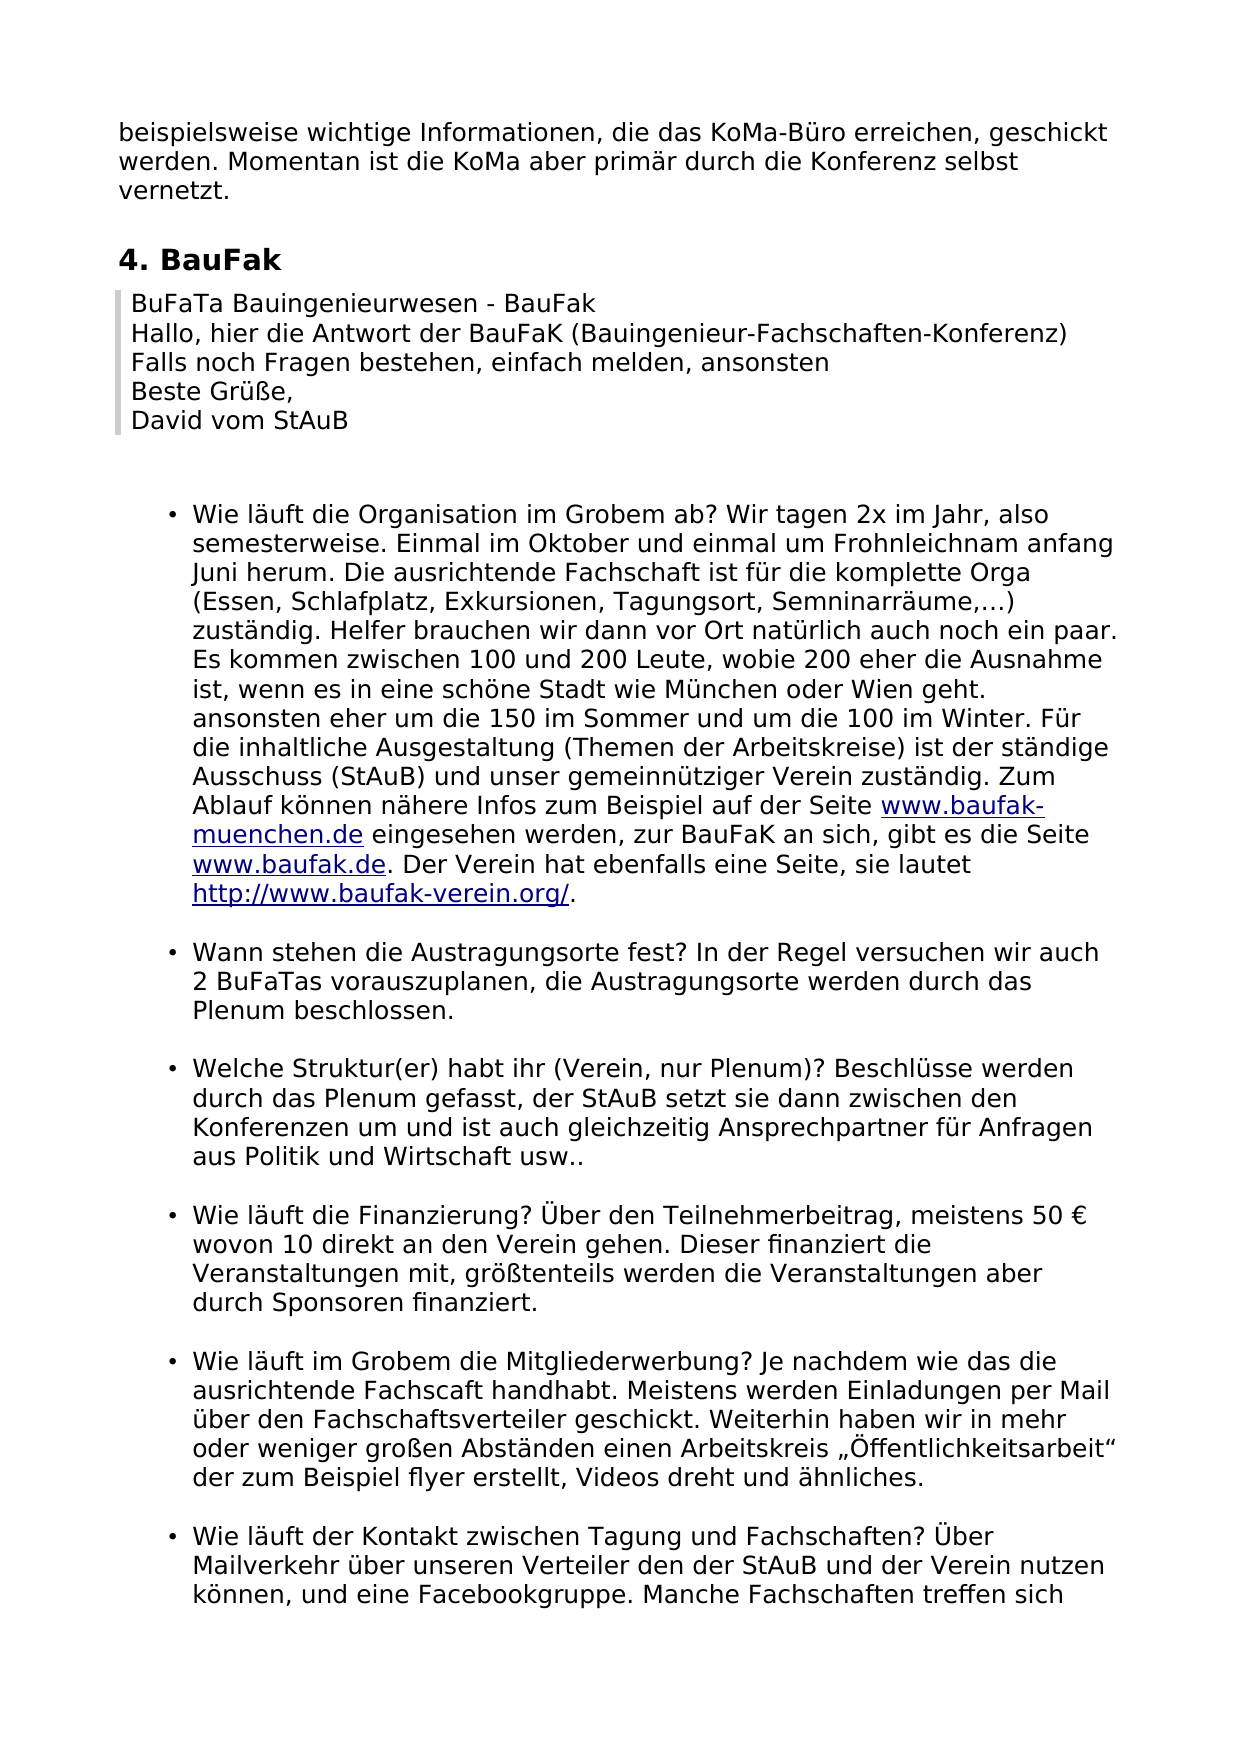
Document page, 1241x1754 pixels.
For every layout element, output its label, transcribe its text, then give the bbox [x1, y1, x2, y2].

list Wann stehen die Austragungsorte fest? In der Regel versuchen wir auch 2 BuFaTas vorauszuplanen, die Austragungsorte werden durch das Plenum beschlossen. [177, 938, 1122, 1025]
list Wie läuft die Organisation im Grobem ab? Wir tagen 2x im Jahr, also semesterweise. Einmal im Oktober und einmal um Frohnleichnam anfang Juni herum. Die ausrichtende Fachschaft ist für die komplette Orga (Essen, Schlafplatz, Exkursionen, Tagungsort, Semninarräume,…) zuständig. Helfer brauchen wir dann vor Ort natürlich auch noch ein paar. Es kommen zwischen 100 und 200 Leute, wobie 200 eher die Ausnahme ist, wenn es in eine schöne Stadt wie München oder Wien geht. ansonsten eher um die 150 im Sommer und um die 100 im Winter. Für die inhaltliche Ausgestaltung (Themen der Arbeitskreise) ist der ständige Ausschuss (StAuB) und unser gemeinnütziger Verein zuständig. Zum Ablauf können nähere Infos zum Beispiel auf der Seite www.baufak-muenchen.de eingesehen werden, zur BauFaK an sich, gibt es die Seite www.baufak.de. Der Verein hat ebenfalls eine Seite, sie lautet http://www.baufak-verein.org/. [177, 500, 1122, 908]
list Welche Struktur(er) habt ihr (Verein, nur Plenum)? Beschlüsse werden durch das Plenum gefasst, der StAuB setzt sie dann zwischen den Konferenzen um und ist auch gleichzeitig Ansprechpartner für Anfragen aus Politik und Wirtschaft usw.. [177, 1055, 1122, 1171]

> **STATED EXERCISE**
Arrange the entries above as a numbered list with one line per item, leaving out blank lines and pictures.

> **REPLY**
1. Document page, 1241x1754 pixels.
2. For every layout element, output its label, transcribe its text, then give the bbox [x1, y1, x2, y2].
3. list Wann stehen die Austragungsorte fest? In der Regel versuchen wir auch 2 BuFaTas vorauszuplanen, die Austragungsorte werden durch das Plenum beschlossen. [177, 938, 1122, 1025]
4. list Wie läuft die Organisation im Grobem ab? Wir tagen 2x im Jahr, also semesterweise. Einmal im Oktober und einmal um Frohnleichnam anfang Juni herum. Die ausrichtende Fachschaft ist für die komplette Orga (Essen, Schlafplatz, Exkursionen, Tagungsort, Semninarräume,…) zuständig. Helfer brauchen wir dann vor Ort natürlich auch noch ein paar. Es kommen zwischen 100 und 200 Leute, wobie 200 eher die Ausnahme ist, wenn es in eine schöne Stadt wie München oder Wien geht. ansonsten eher um die 150 im Sommer und um die 100 im Winter. Für die inhaltliche Ausgestaltung (Themen der Arbeitskreise) ist der ständige Ausschuss (StAuB) und unser gemeinnütziger Verein zuständig. Zum Ablauf können nähere Infos zum Beispiel auf der Seite www.baufak-muenchen.de eingesehen werden, zur BauFaK an sich, gibt es die Seite www.baufak.de. Der Verein hat ebenfalls eine Seite, sie lautet http://www.baufak-verein.org/. [177, 500, 1122, 908]
5. list Welche Struktur(er) habt ihr (Verein, nur Plenum)? Beschlüsse werden durch das Plenum gefasst, der StAuB setzt sie dann zwischen den Konferenzen um und ist auch gleichzeitig Ansprechpartner für Anfragen aus Politik und Wirtschaft usw.. [177, 1055, 1122, 1171]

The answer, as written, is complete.